A guitar shop with a ‘400-pound iPod shuffle’ coming to downtown Lawrence
photo by: Chad Lawhorn/Journal-World photo
Whether your dream is to be a rock star or simply to imitate The Fonz, there soon will be a downtown shop designed to appeal to you. A lifelong Lawrence resident has struck a deal to open a Massachusetts Street guitar shop that also will have lots of other music memorabilia.
“This shop has been a dream of mine since I came to terms that I wasn’t going to be a rock star,” said Casey Green.
He plans to open Guitarma (a combination of guitar and karma) at 726 Massachusetts St. by Labor Day. If you are having a hard time picturing the spot, it is the former Creation Station retail storefront that was most recently a Thai ice cream shop.
The shop will focus on selling a whole lot of used guitars, with an emphasis on electric guitars. So, it is easy to understand how it may appeal to wannabe rock stars. But Fonzie imitators? The shop also will sell old jukeboxes, which Green collects. As you may remember, the Fonz — a character on the “Happy Days” sitcom — had a trademark move of giving a jukebox a knock and getting it to play any song. (Actually, some of you may not remember, but now you have no excuse to be alarmed if a man in a leather jacket begins pounding on a jukebox and shouting song titles.)
Green doesn’t expect to sell a lot of jukeboxes, but the devices are part of a strategy to make the store welcoming to even nonmusicians. All the jukeboxes will be the old style — pre-digital music — that features lots of neon and many contraptions that grab and spin the little old 45-style records.
“They do exactly what they are designed to do. They draw the eye,” Green said. “There are so many people who don’t even know what a 45 is. I tell people it is interesting to see what a 400-pound iPod shuffle looks like.”
The shop also will sell a few vinyl records, amplifiers, and some rock-and-roll memorabilia. But guitars will be the main focus. Green said he plans to specialize in used guitars because that will allow the store to have a larger variety and keep prices down.
After having grown up as a music junkie in Lawrence, Green went on to work in the white collar business world. That never satisfied his desire to be part of the local music scene, and Green said he thinks a guitar shop may be a good vehicle to take advantage of what he thinks is a coming surge in people deciding to do more of their retail shopping locally.
“It feels in town like we are right on the cusp of a little bit of a retail renaissance,” Green said. “I think more and more folks are interested in shopping local. Whether they are or not, is probably still up for debate.
“But it is hard to order something like a guitar online without being able to get your hands on it. Two instruments just one serial number apart will sound different based on the wood. A guitar is something you have to hold and connect with.”

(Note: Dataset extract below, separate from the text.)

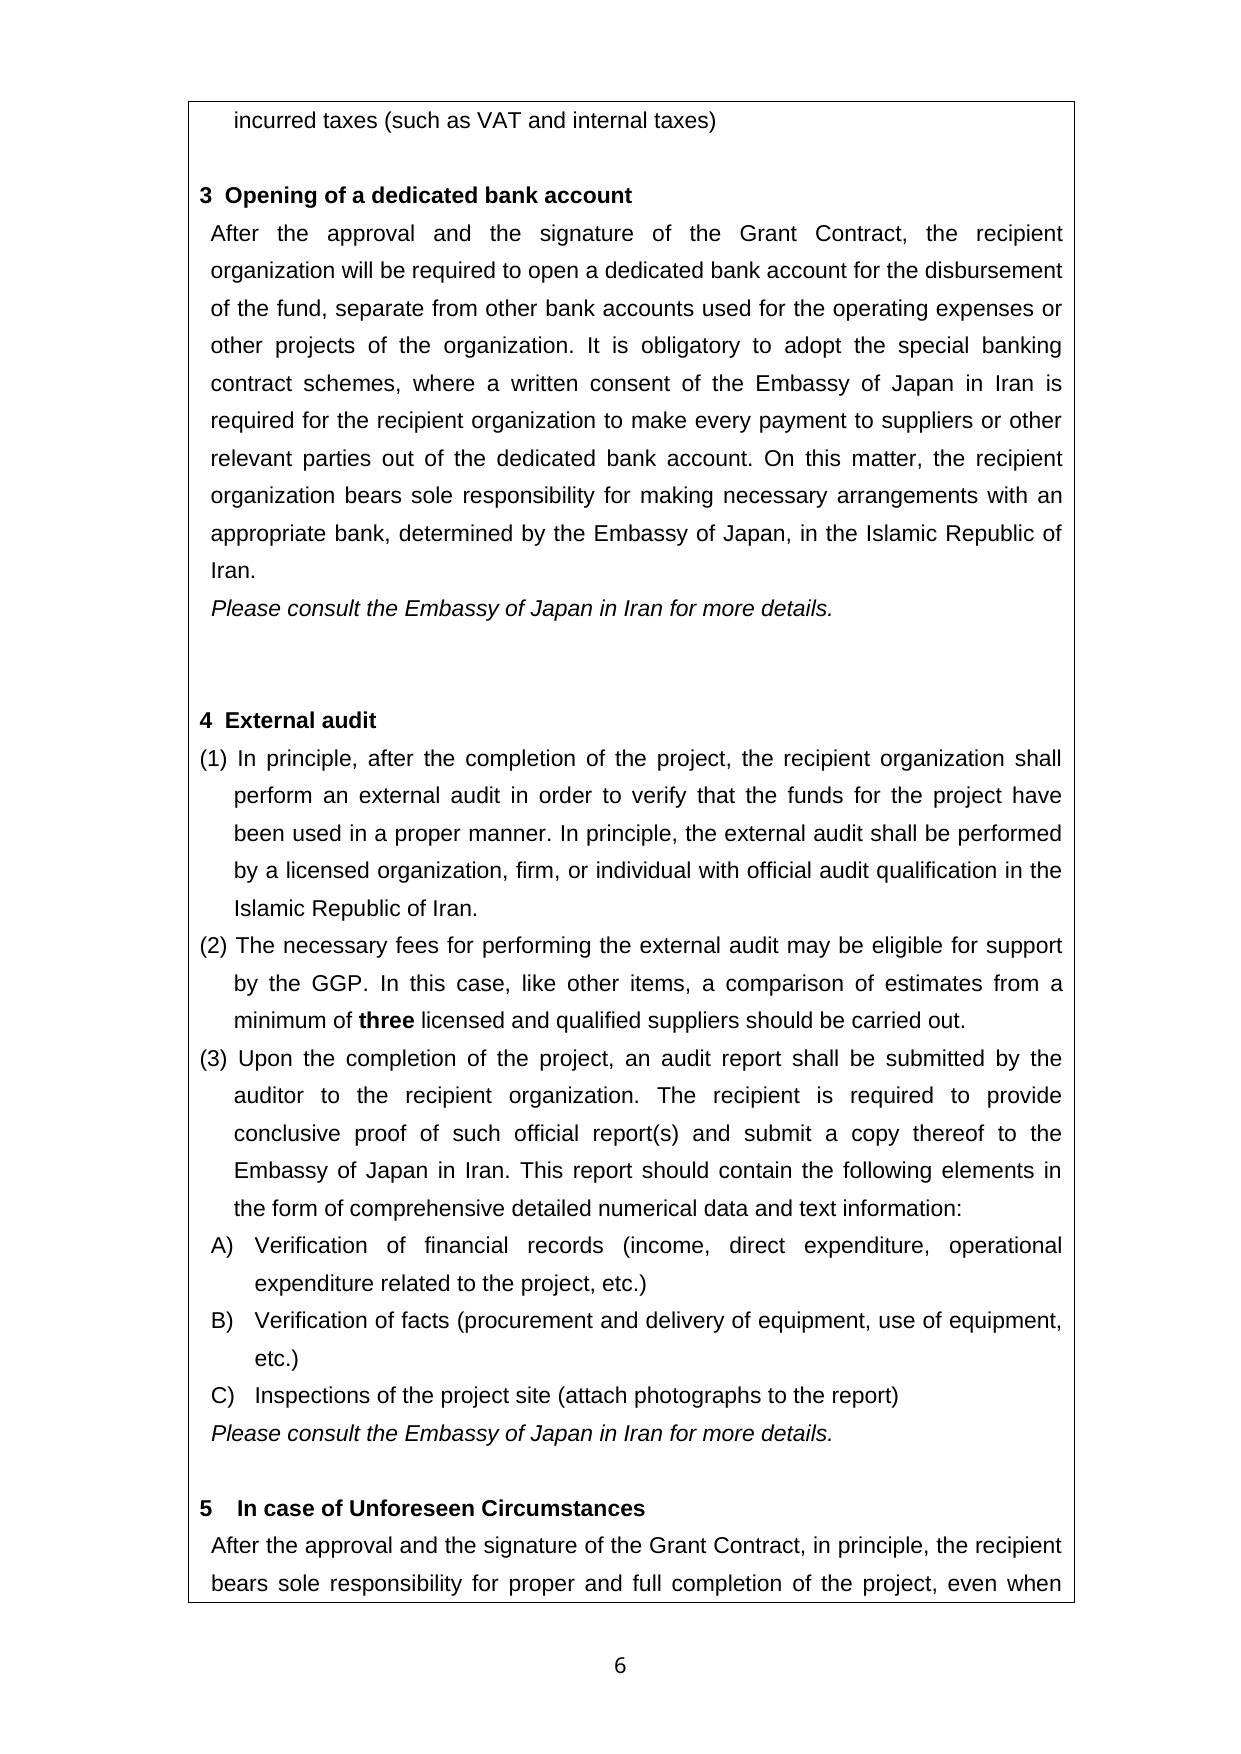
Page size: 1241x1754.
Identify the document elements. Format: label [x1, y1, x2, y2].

table_cell [189, 102, 1074, 1602]
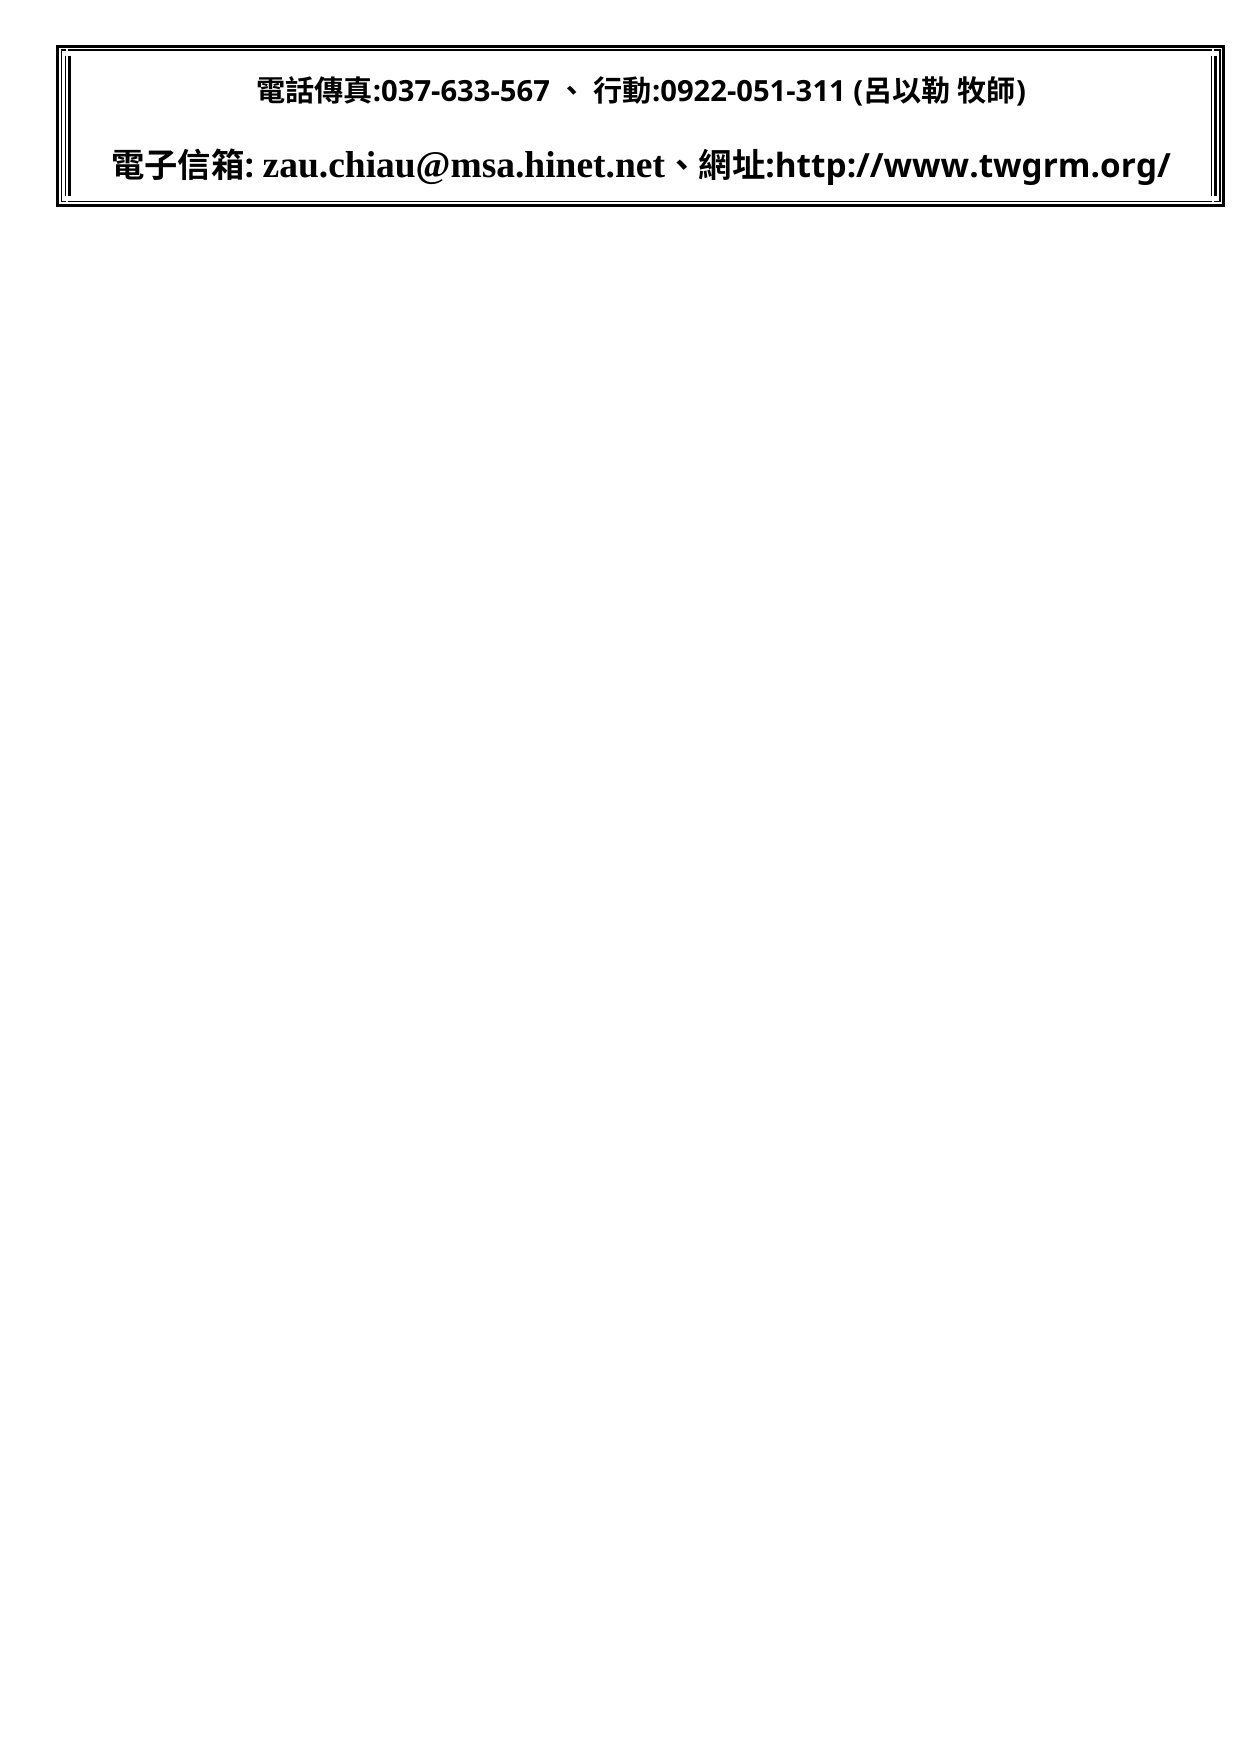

Green also said the decision to open the store is a part of a midlife plan he’s long had.
“My midlife crisis plan always has been to open a guitar store or get into the nonprofit world,” Green said.
He’s hoping to do a little bit of both. The store’s tagline is “Turn On, Tune Up, Give Back.” The give back portion involves plans to donate a portion of the store’s sales to a local charity at the end of the year. Green said the percentage and the charity are still to be determined as he gets a better feel for the business. He said he’ll likely end up asking the public for suggestions on charities to donate to, and create some type of contest out of it.
In other news and notes from around town:
• While I wouldn’t suggest wearing a leather jacket while doing it, some specialized clothing can be useful for yoga. Look for a new retailer in downtown to begin tapping that market. Well, it is kind of a new retailer. The athletic apparel chain Lululemon is opening a pop-up store — a phrase that describes a store designed to be open for just a few weeks — in downtown. The is the second year that the company has opened one in downtown Lawrence. Just like last year, the store will be at 714 Massachusetts St., which is the former home of White House Black Market.
It is probably concerning to some that the White House Black Market spot is still available for Lululemon to operate a pop-up store. That means the prime retail space has been empty for at least a year. But yoga fans are the beneficiary. The company got started as a yoga clothing supplier, but now sells all types of shorts, T-shirts, Spandex gear and other items geared to people who exercise. But it continues to tout its yoga beginnings, and I believe, has some in-store yoga sessions.
According to a sign in the window, the store will open in August.
• You’ve maybe seen construction work underway in the former Jackpot Saloon building at 943 Massachusetts St. That is not a sign that a new business is on the way. Evan Holt, the commercial real estate agent who is listing the building, told me the work is being done to improve the interior appearance of the space, while he continues to seek a tenant.
But Holt did say the space is drawing interest. He said the interest is coming from people interested in bar and restaurant concepts. The space is one of the few that is grandfathered in as a true bar operation. It does not have to meet the minimum food sale requirements that new liquor license holders have to meet in downtown. As a result, it has been a true bar in the past. Holt, though, said he thinks there is a chance that some operators may want to add food sales to the location too. I’ll let you know if I hear more.